File Systems Unfit as Distributed Storage Backends : Lessons from 10 Years of Ceph Evolution

Table of Contents

Permission to make digital or hard copies of all or part of this work for personal or classroom use is granted without fee provided that copies are not made or distributed for profit or commercial advantage and that copies bear this notice and the full citation on the first page. Copyrights for components of this work owned by others than the author(s) must be honored. Abstracting with credit is permitted. To copy otherwise, or republish, to post on servers or to redistribute to lists, requires prior specific permission and/or a fee. Request permissions from [email protected] SOSP '19, October 27–30, 2019, Huntsville, ON, Canada © 2019 Copyright held by the owner/author(s). Publication rights licensed to ACM. ACM ISBN 978-1-4503-6873-5/19/10…$15.00 https://doi.org/10.1145/3341301.3359656


For a decade, the Ceph distributed file system followed the conventional wisdom of building its storage backend on top of local file systems.

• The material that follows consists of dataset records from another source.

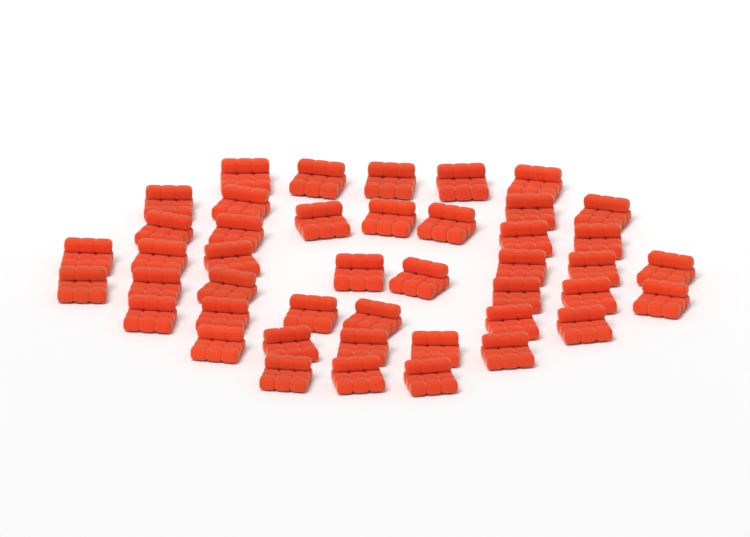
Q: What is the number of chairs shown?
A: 44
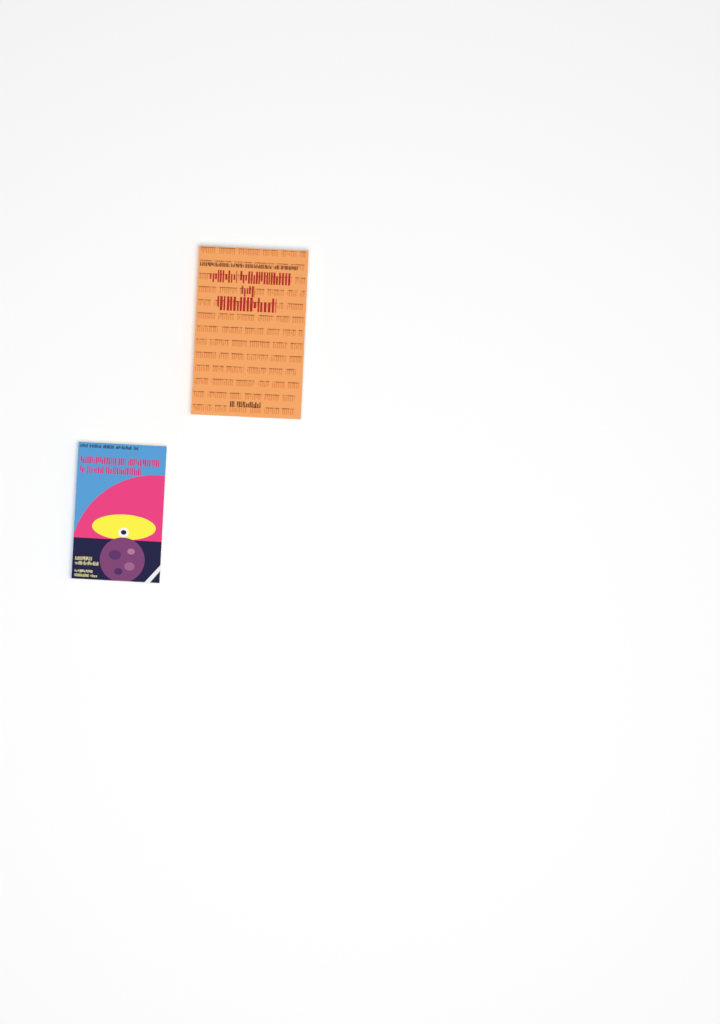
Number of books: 2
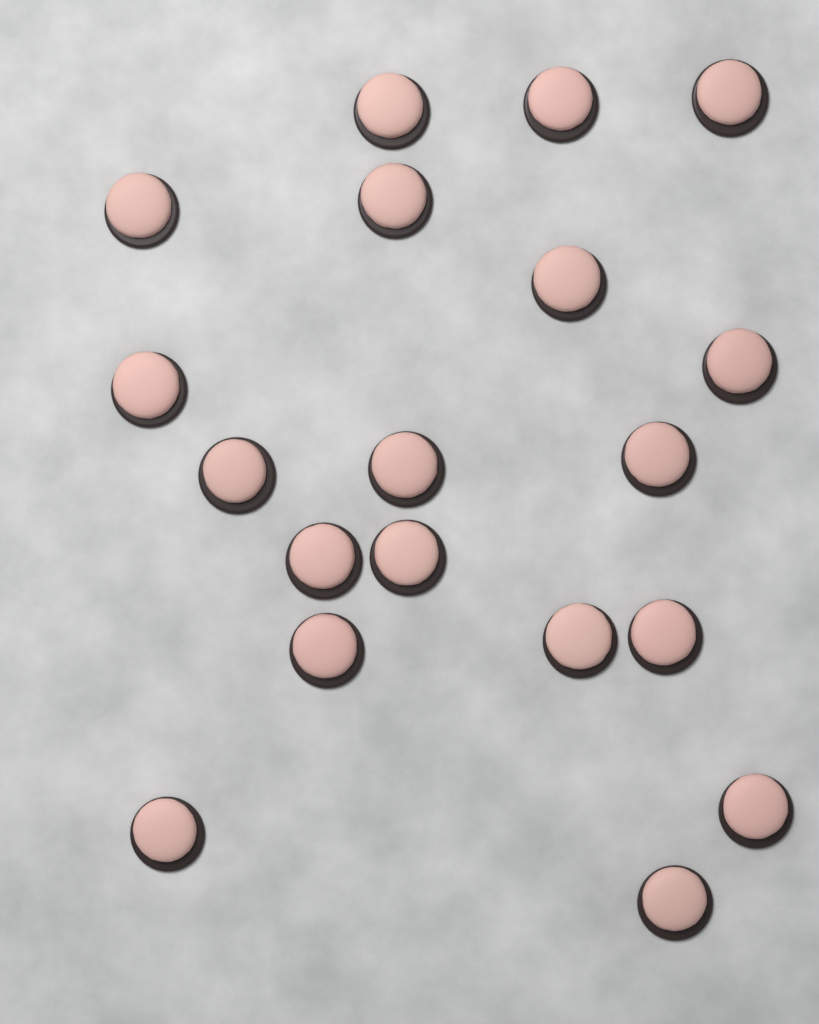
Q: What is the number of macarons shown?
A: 19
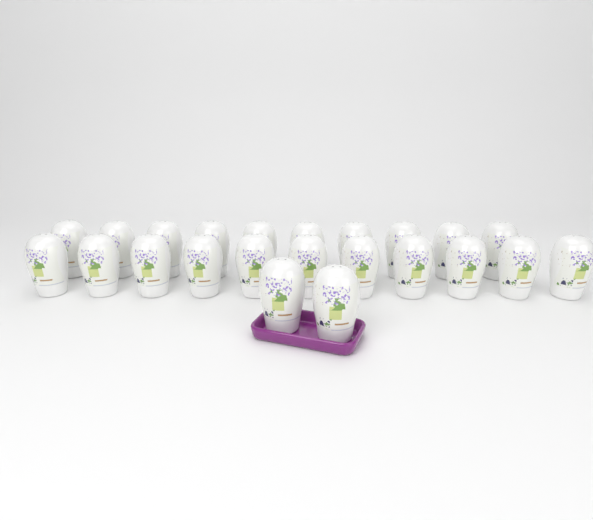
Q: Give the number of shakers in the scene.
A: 23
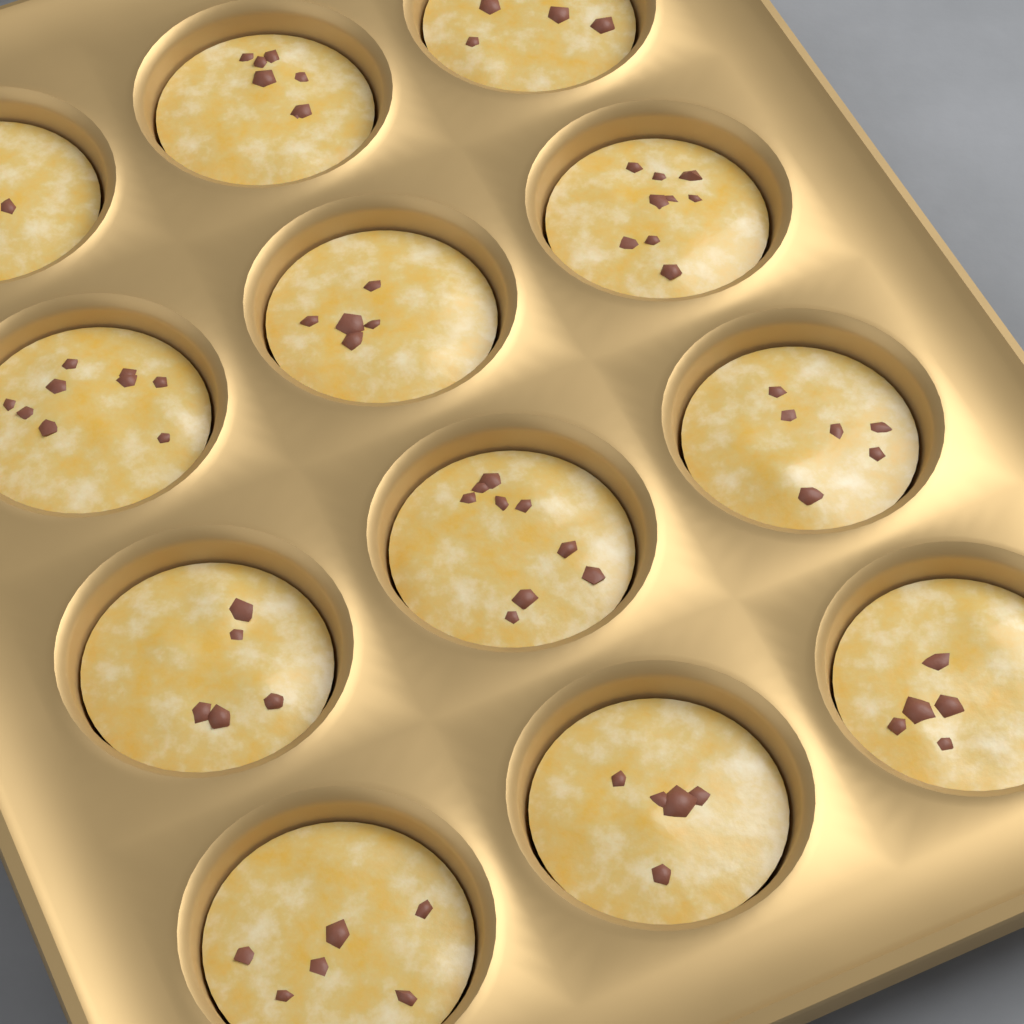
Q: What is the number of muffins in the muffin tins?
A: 12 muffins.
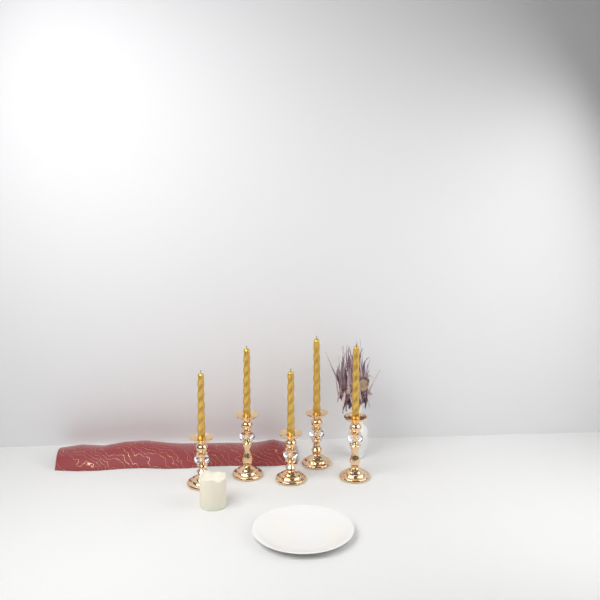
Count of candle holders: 5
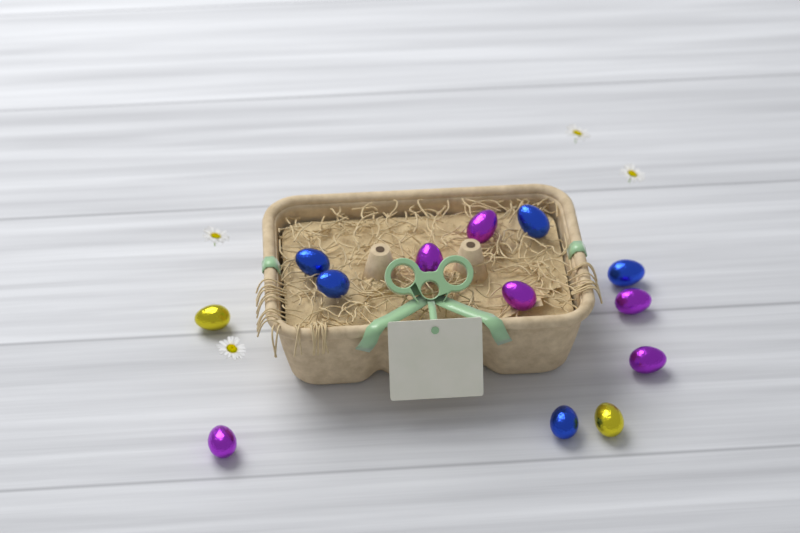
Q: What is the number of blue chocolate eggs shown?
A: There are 5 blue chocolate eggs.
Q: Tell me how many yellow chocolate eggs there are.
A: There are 2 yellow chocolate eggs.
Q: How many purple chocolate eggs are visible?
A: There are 6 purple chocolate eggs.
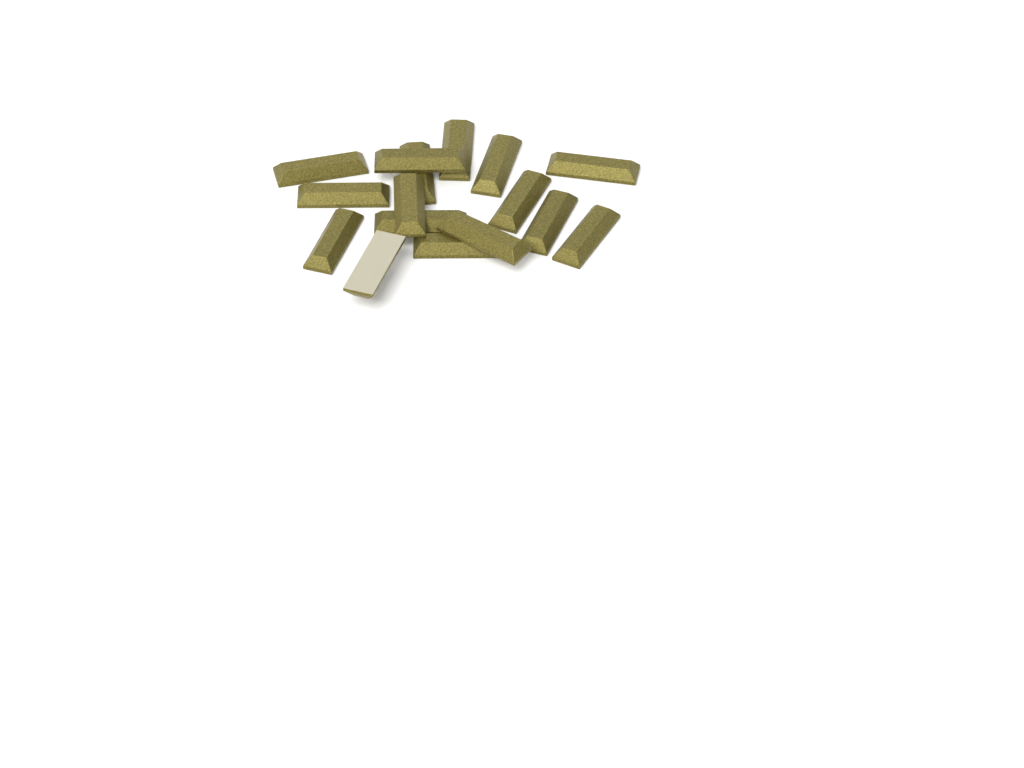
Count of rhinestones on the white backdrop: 16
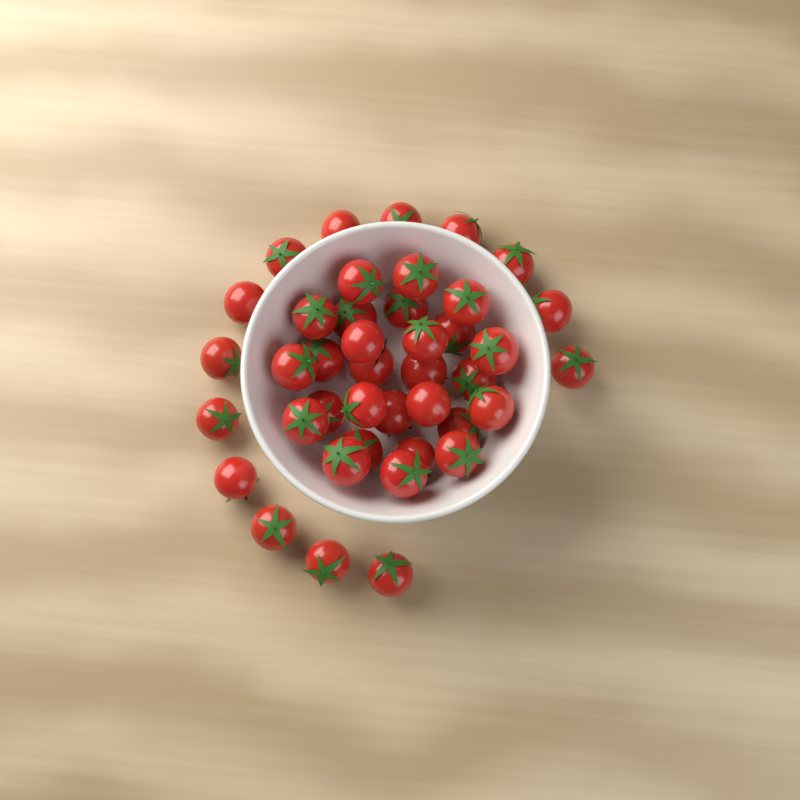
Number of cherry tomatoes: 41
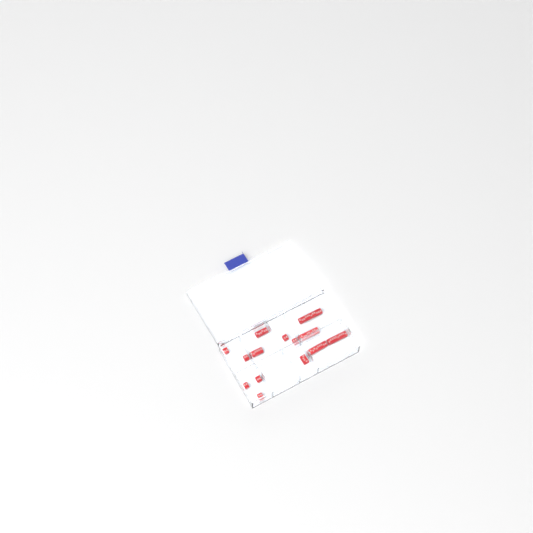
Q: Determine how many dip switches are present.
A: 14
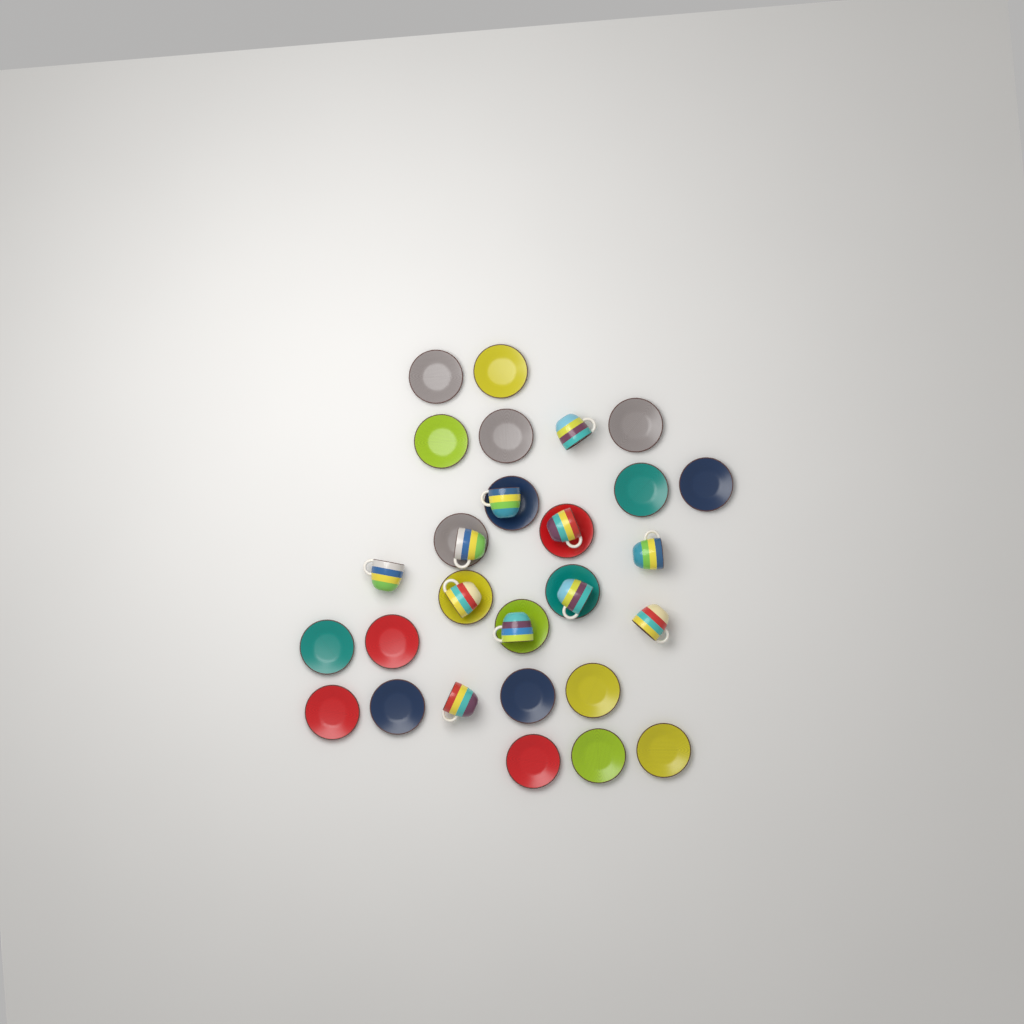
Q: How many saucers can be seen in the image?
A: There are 22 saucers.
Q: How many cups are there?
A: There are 11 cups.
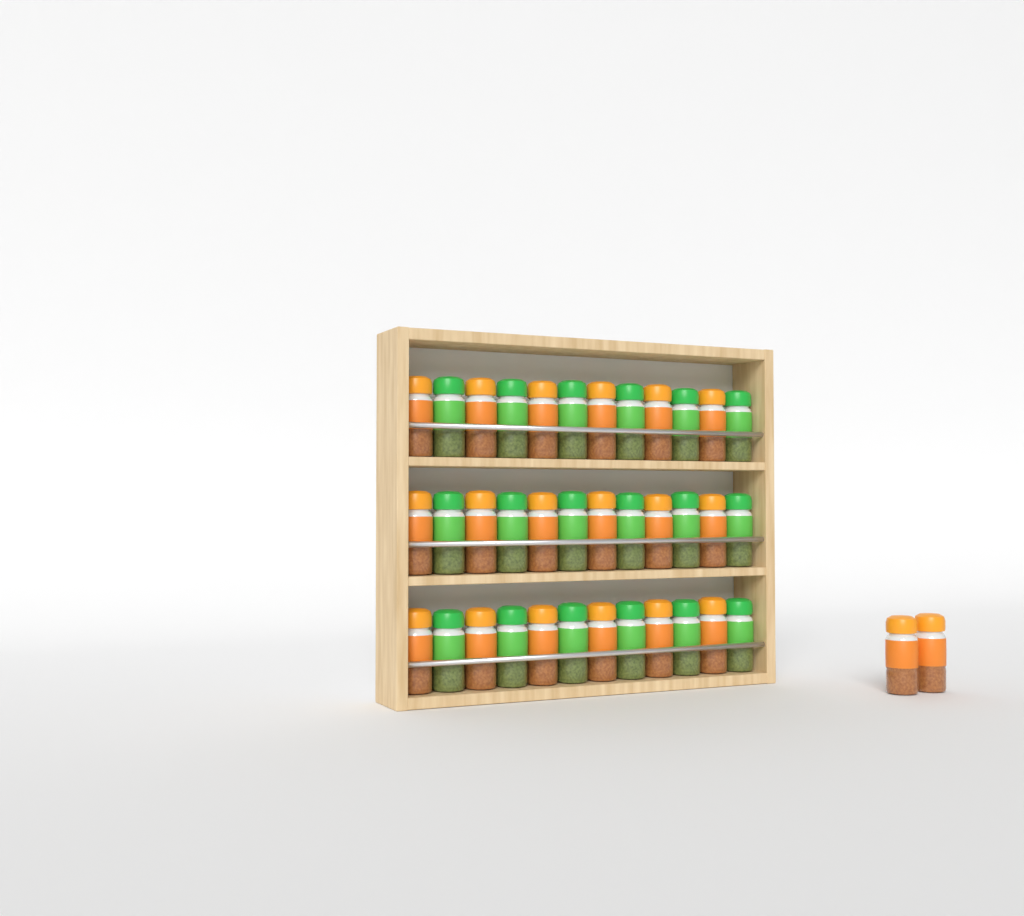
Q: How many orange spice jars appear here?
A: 20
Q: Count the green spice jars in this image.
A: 18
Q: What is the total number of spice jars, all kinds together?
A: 38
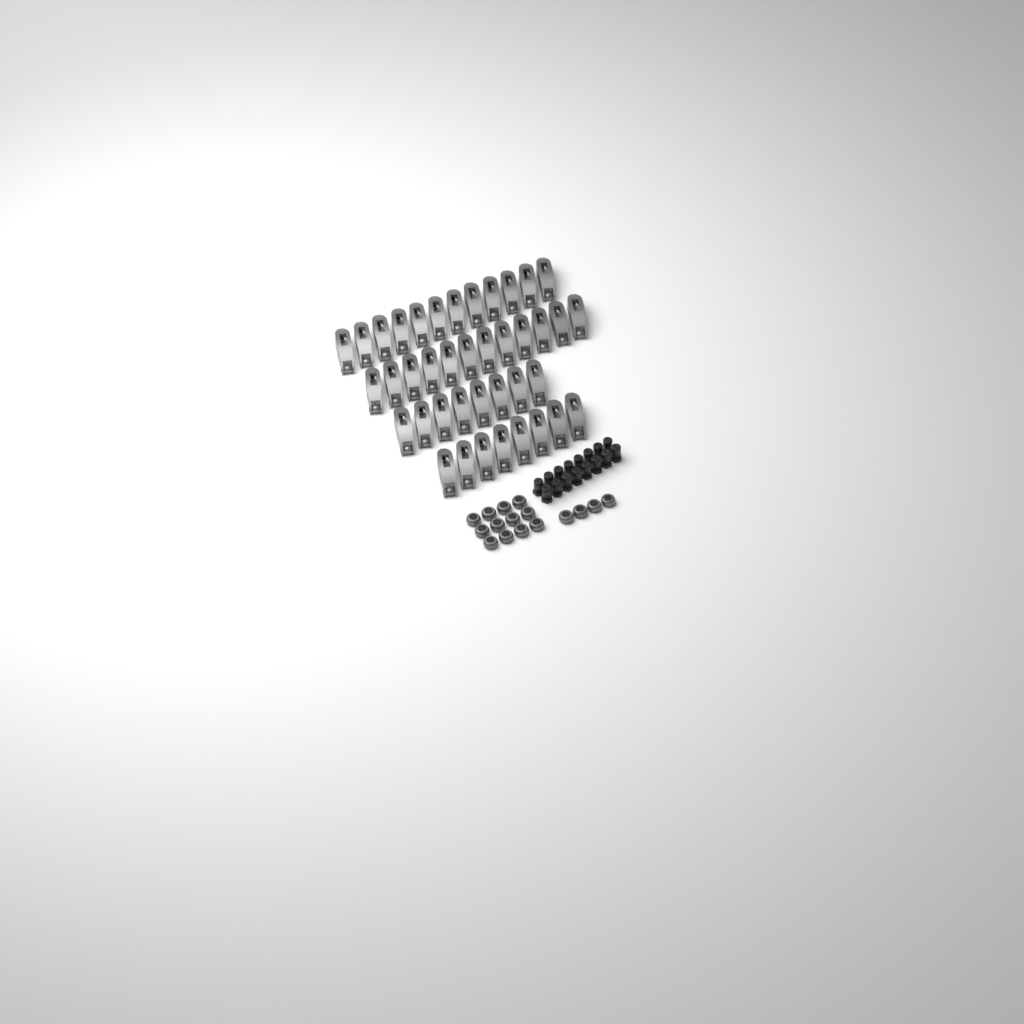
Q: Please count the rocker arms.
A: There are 40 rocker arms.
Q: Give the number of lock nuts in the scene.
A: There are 16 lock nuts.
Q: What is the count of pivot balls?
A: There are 16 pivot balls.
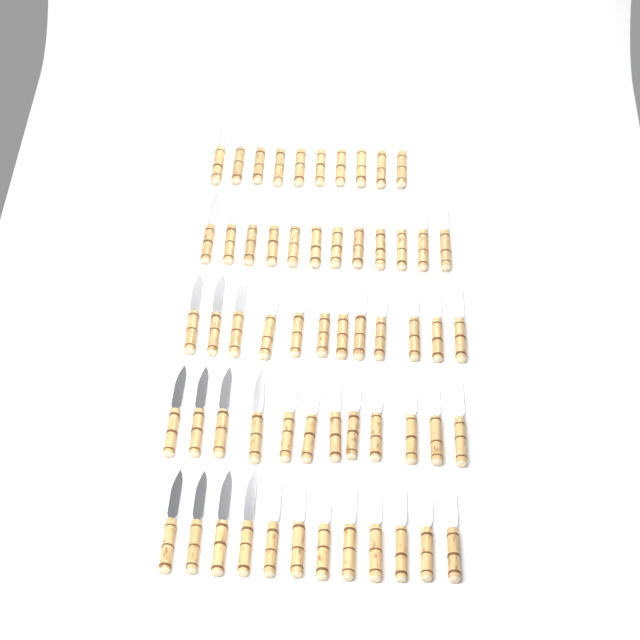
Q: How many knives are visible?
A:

This is a preferred choice for most distributed file systems today because it allows them to benefit from the convenience and maturity of battle-tested code. Ceph's experience, however, shows that this comes at a high price. First, developing a zero-overhead transaction mechanism is challenging. Second, metadata performance at the local level can significantly affect performance at the distributed level. Third, supporting emerging storage hardware is painstakingly slow.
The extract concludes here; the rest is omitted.